On Tuesday the Indian rupee weakened a little, closing at 90.19 per US dollar, while local stocks and nearby Asian currencies also slipped.
What Dragged the Rupee Lower?
The drop was driven by three main factors:
- Weakness in India’s equity markets – the Sensex fell about 0.2% and the Nifty 0.3%.
- Falling regional currencies across Asia, most slipping between 0.1% and 0.8%.
- A delay in Indian bonds being added to a major global index, which put extra pressure on the currency.
RBI’s Dollar‑Selling Intervention
To stop the rupee from sliding further, the Reserve Bank of India (RBI) sold US dollars in both the spot market and the non‑deliverable forward market. This action helped limit the fall, keeping the currency from slipping much more sharply.
Possible Recovery Ahead
Some analysts think the rupee could start to recover soon. HSBC, for example, says the currency might strengthen to around 88 per dollar by the end of March 2026, then ease back toward 90 by year‑end, provided a few conditions improve:
- A seasonal reduction in India’s trade deficit.

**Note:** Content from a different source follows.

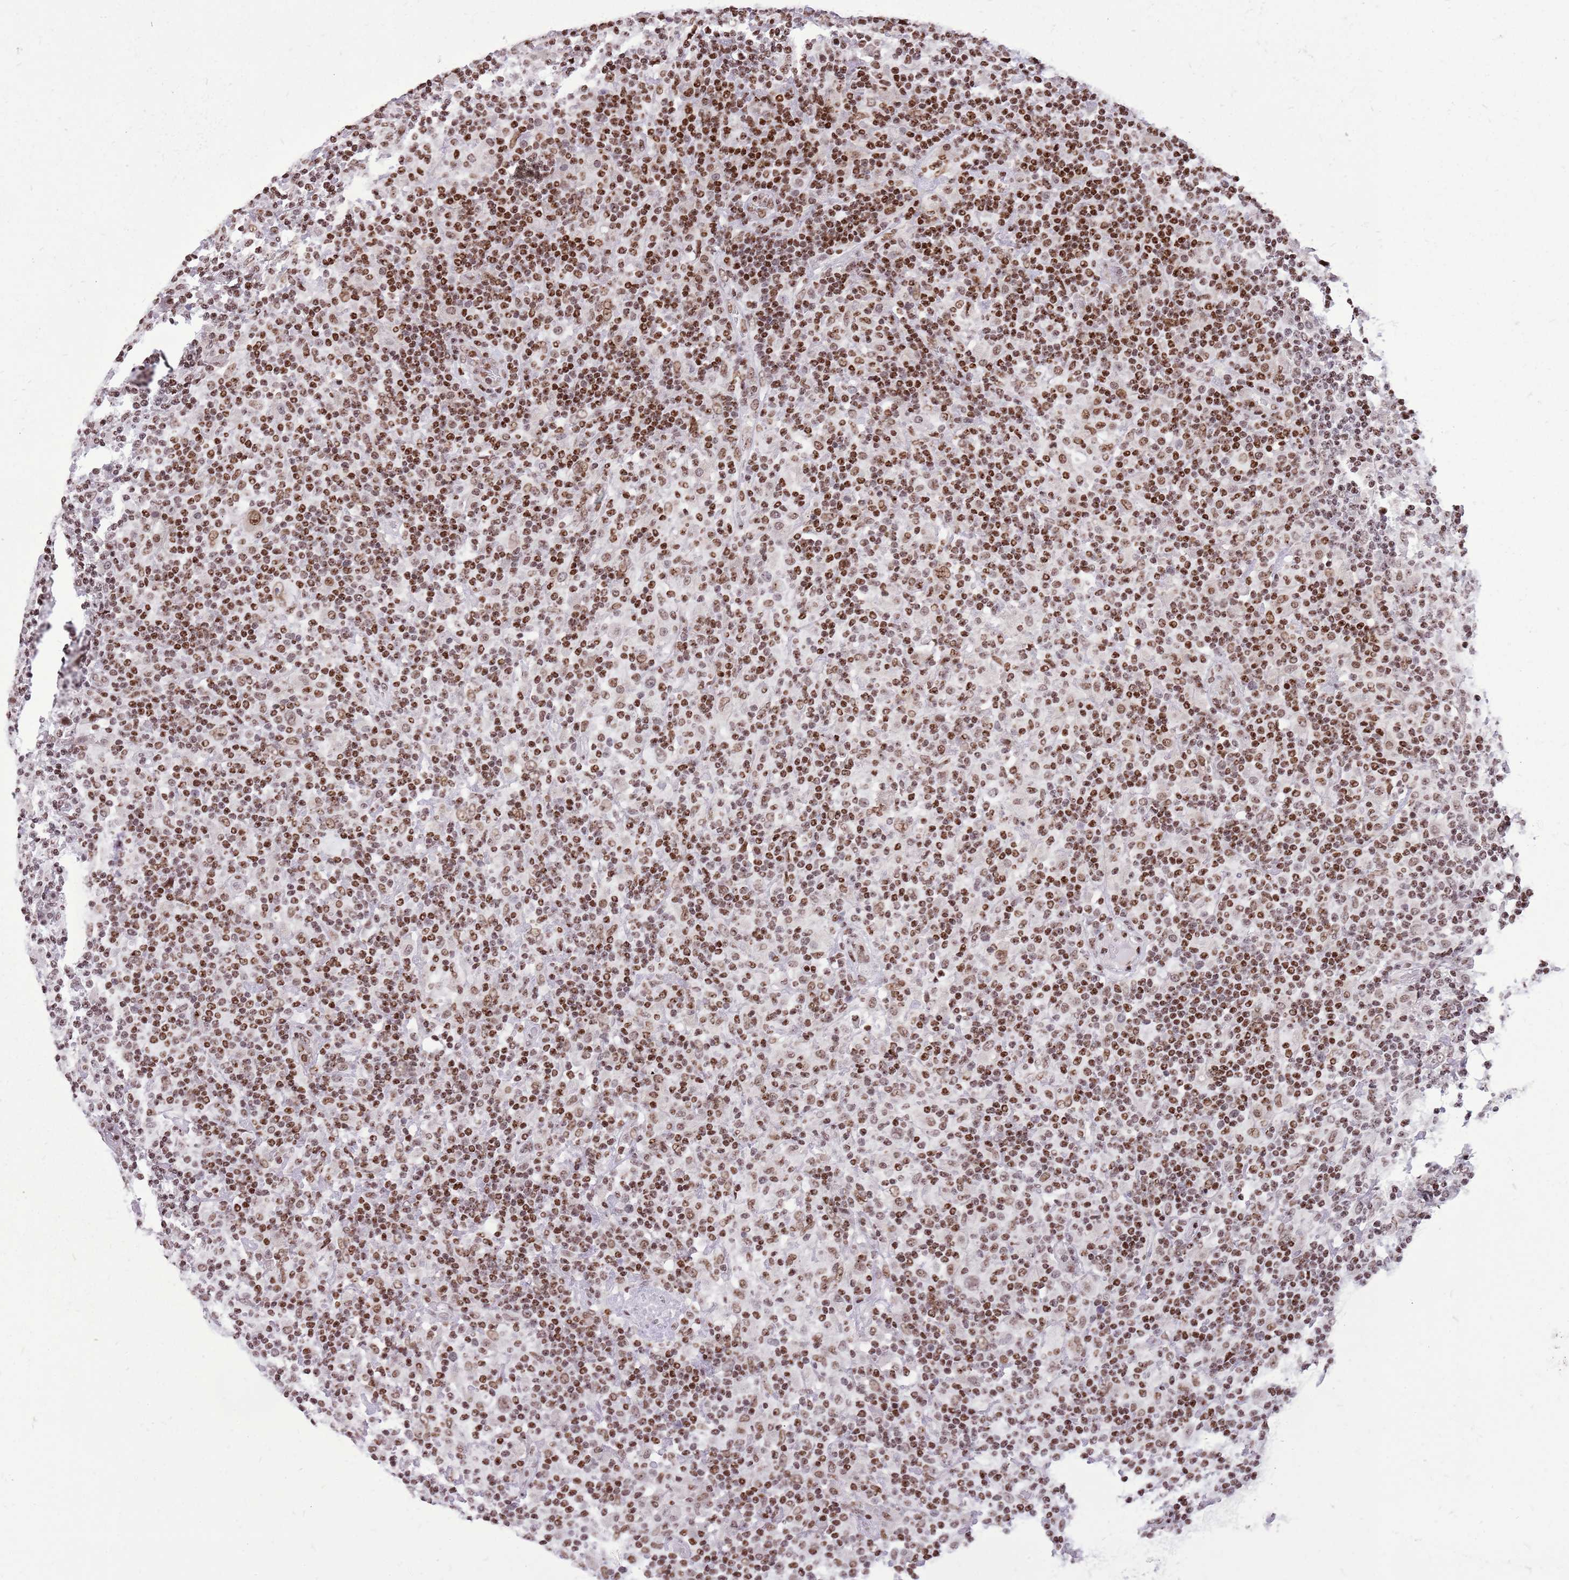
{"staining": {"intensity": "weak", "quantity": ">75%", "location": "nuclear"}, "tissue": "lymphoma", "cell_type": "Tumor cells", "image_type": "cancer", "snomed": [{"axis": "morphology", "description": "Hodgkin's disease, NOS"}, {"axis": "topography", "description": "Lymph node"}], "caption": "Protein analysis of lymphoma tissue displays weak nuclear staining in about >75% of tumor cells.", "gene": "WASHC4", "patient": {"sex": "male", "age": 70}}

- Positive progress in trade talks between the United States and India.
Key Factors to Watch
- U.S.–India trade discussions: Both governments plan a call on trade, and any breakthroughs could boost the rupee.
- U.S. inflation data: Upcoming U.S. price figures may affect global dollar strength and, in turn, the rupee.
- Geopolitical risks: Recent statements about a 25% trade levy on countries dealing with Iran add uncertainty to the outlook.
Bottom Line
While the rupee faced pressure from falling markets and a delayed bond index inclusion, RBI’s timely dollar‑selling kept the decline modest. If trade talks between the U.S. and India move forward, the currency could see a gentle bounce in the coming months.
Remember, this is perspective, not prediction. Do your own research and consider your risk tolerance before making any investment decisions.